Cameron Mary M, Acosta-Serrano Alvaro, Bern Caryn, Boelaert Marleen, den Boer Margriet, Burza Sakib, Chapman Lloyd A C, Chaskopoulou Alexandra, Coleman Michael, Courtenay Orin, Croft Simon, Das Pradeep, Dilger Erin, Foster Geraldine, Garlapati Rajesh, Haines Lee, Harris Angela, Hemingway Janet, Hollingsworth T Déirdre, Jervis Sarah, Medley Graham, Miles Michael, Paine Mark, Picado Albert, Poché Richard, Ready Paul, Rogers Matthew, Rowland Mark, Sundar Shyam, de Vlas Sake J, Weetman David
London School of Hygiene and Tropical Medicine, Keppel Street, London, WC1E 7HT, UK.
Liverpool School of Tropical Medicine, Pembroke Place, Liverpool, L3 5QA, UK.
Parasit Vectors. 2016 Jan 27;9:25. doi: 10.1186/s13071-016-1309-8.
Visceral Leishmaniasis (VL) is a neglected vector-borne disease. In India, it is transmitted to humans by Leishmania donovani-infected Phlebotomus argentipes sand flies. In 2005, VL was targeted for elimination by the governments of India, Nepal and Bangladesh by 2015. The elimination strategy consists of rapid case detection, treatment of VL cases and vector control using indoor residual spraying (IRS).
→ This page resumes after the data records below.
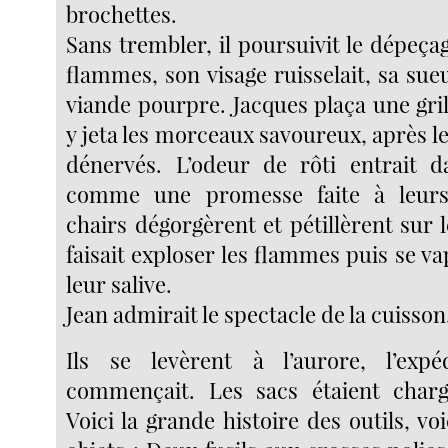
brochettes.
Sans trembler, il poursuivit le dépeçag
flammes, son visage ruisselait, sa sueu
viande pourpre. Jacques plaça une grille
y jeta les morceaux savoureux, après le
dénervés. L’odeur de rôti entrait d
comme une promesse faite à leurs
chairs dégorgèrent et pétillèrent sur l
faisait exploser les flammes puis se vap
leur salive.
Jean admirait le spectacle de la cuisson
Ils se levèrent à l’aurore, l’expéd
commençait. Les sacs étaient chargé
Voici la grande histoire des outils, voi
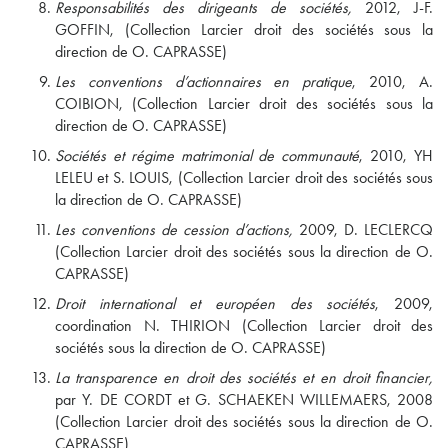
Responsabilités des dirigeants de sociétés,
2012, J-F.
GOFFIN, (Collection Larcier droit des sociétés sous la
direction de O. CAPRASSE)
Les conventions d’actionnaires en pratique
, 2010, A.
COIBION, (Collection Larcier droit des sociétés sous la
direction de O. CAPRASSE)
Sociétés et régime matrimonial de communauté
, 2010, YH
LELEU et S. LOUIS, (Collection Larcier droit des sociétés sous
la direction de O. CAPRASSE)
Les conventions de cession d’actions,
2009, D. LECLERCQ
(Collection Larcier droit des sociétés sous la direction de O.
CAPRASSE)
Droit international et européen des sociétés
, 2009,
coordination N. THIRION (Collection Larcier droit des
sociétés sous la direction de O. CAPRASSE)
La transparence en droit des sociétés et en droit financier,
par Y. DE CORDT et G. SCHAEKEN WILLEMAERS, 2008
(Collection Larcier droit des sociétés sous la direction de O.
CAPRASSE)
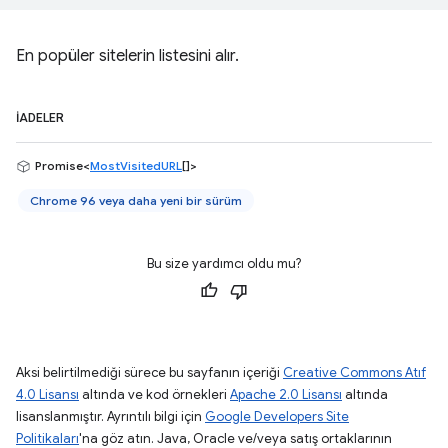
En popüler sitelerin listesini alır.
İADELER
Promise<
MostVisitedURL
[]>
Chrome 96 veya daha yeni bir sürüm
Bu size yardımcı oldu mu?
Aksi belirtilmediği sürece bu sayfanın içeriği
Creative Commons Atıf
4.0 Lisansı
altında ve kod örnekleri
Apache 2.0 Lisansı
altında
lisanslanmıştır. Ayrıntılı bilgi için
Google Developers Site
Politikaları
'na göz atın. Java, Oracle ve/veya satış ortaklarının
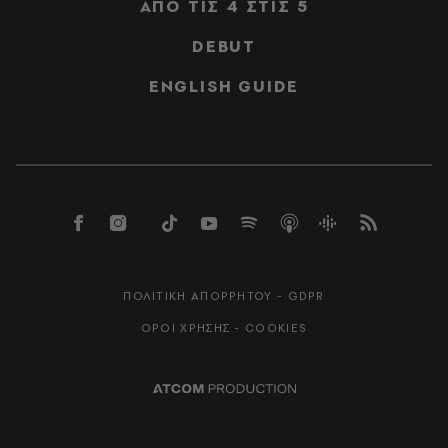
ΑΠΟ ΤΙΣ 4 ΣΤΙΣ 5
DEBUT
ENGLISH GUIDE
ΠΟΛΙΤΙΚΗ ΑΠΟΡΡΗΤΟΥ - GDPR
ΟΡΟΙ ΧΡΗΣΗΣ - COOKIES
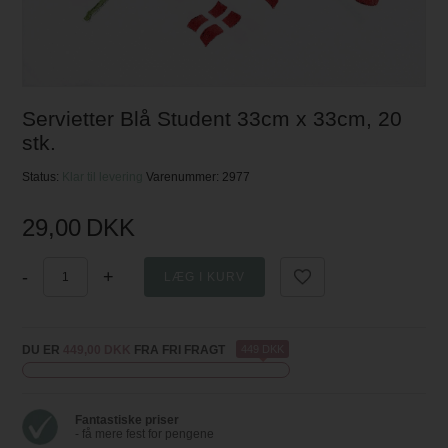
Servietter Blå Student 33cm x 33cm, 20
stk.
Status:
Klar til levering
Varenummer:
2977
29,00
DKK
-
+
DU ER
449,00 DKK
FRA FRI FRAGT
449 DKK
Fantastiske priser
- få mere fest for pengene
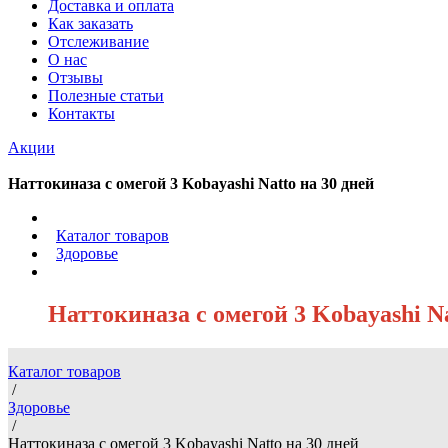
Доставка и оплата
Как заказать
Отслеживание
О нас
Отзывы
Полезные статьи
Контакты
Акции
Наттокиназа с омегой 3 Kobayashi Natto на 30 дней
/
Каталог товаров
/
Здоровье
/
Наттокиназа с омегой 3 Kobayashi Na
Каталог товаров
/
Здоровье
/
Наттокиназа с омегой 3 Kobayashi Natto на 30 дней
However, to achieve sustained elimination of VL, an appropriate post elimination surveillance programme should be designed, and crucial knowledge gaps in vector bionomics, human infection and transmission need to be addressed. This review examines the outstanding knowledge gaps, specifically in the context of Bihar State, India.The knowledge gaps in vector bionomics that will be of immediate benefit to current control operations include better estimates of human biting rates and natural infection rates of P. argentipes, with L. donovani, and how these vary spatially, temporally and in response to IRS. The relative importance of indoor and outdoor transmission, and how P. argentipes disperse, are also unknown. With respect to human transmission it is important to use a range of diagnostic tools to distinguish individuals in endemic communities into those who: 1) are to going to progress to clinical VL, 2) are immune/refractory to infection and 3) have had past exposure to sand flies.It is crucial to keep in mind that close to elimination, and post-elimination, VL cases will become infrequent, so it is vital to define what the surveillance programme should target and how it should be designed to prevent resurgence. Therefore, a better understanding of the transmission dynamics of VL, in particular of how rates of infection in humans and sand flies vary as functions of each other, is required to guide VL elimination efforts and ensure sustained elimination in the Indian subcontinent. By collecting contemporary entomological and human data in the same geographical locations, more precise epidemiological models can be produced. The suite of data collected can also be used to inform the national programme if supplementary vector control tools, in addition to IRS, are required to address the issues of people sleeping outside.
内脏利什曼病(VL)是一种被忽视的媒介传播疾病。在印度,它通过感染杜氏利什曼原虫的银足白蛉传播给人类。2005年,印度、尼泊尔和孟加拉国政府将到2015年消除内脏利什曼病作为目标。消除战略包括快速病例检测、治疗内脏利什曼病病例以及使用室内滞留喷洒(IRS)进行病媒控制。然而,为了实现内脏利什曼病的持续消除,应设计适当的消除后监测计划,并解决病媒生物学、人类感染和传播方面的关键知识空白。本综述探讨了突出的知识空白,特别是在印度比哈尔邦的背景下。病媒生物学方面的知识空白将对当前的控制行动立即产生帮助,包括更准确地估计银足白蛉的人叮咬率和自然感染率,以及这些率如何在空间、时间上变化以及对室内滞留喷洒的反应。室内和室外传播的相对重要性以及银足白蛉如何扩散也尚不清楚。关于人类传播,重要的是使用一系列诊断工具将流行社区中的个体区分为:1)即将发展为临床内脏利什曼病的个体,2)对感染具有免疫/抵抗力的个体,3)过去曾接触过白蛉的个体。必须牢记,在内脏利什曼病接近消除和消除之后,病例将变得罕见,因此至关重要的是确定监测计划应针对的目标以及应如何设计以防止疾病复发。因此,需要更好地了解内脏利什曼病的传播动态,特别是人类和白蛉感染率如何相互作用,以指导内脏利什曼病的消除工作并确保在印度次大陆持续消除该疾病。通过在相同地理位置收集当代昆虫学和人类数据,可以生成更精确的流行病学模型。如果除了室内滞留喷洒之外还需要补充病媒控制工具来解决人们睡在户外的问题,则收集的数据集还可用于为国家计划提供信息。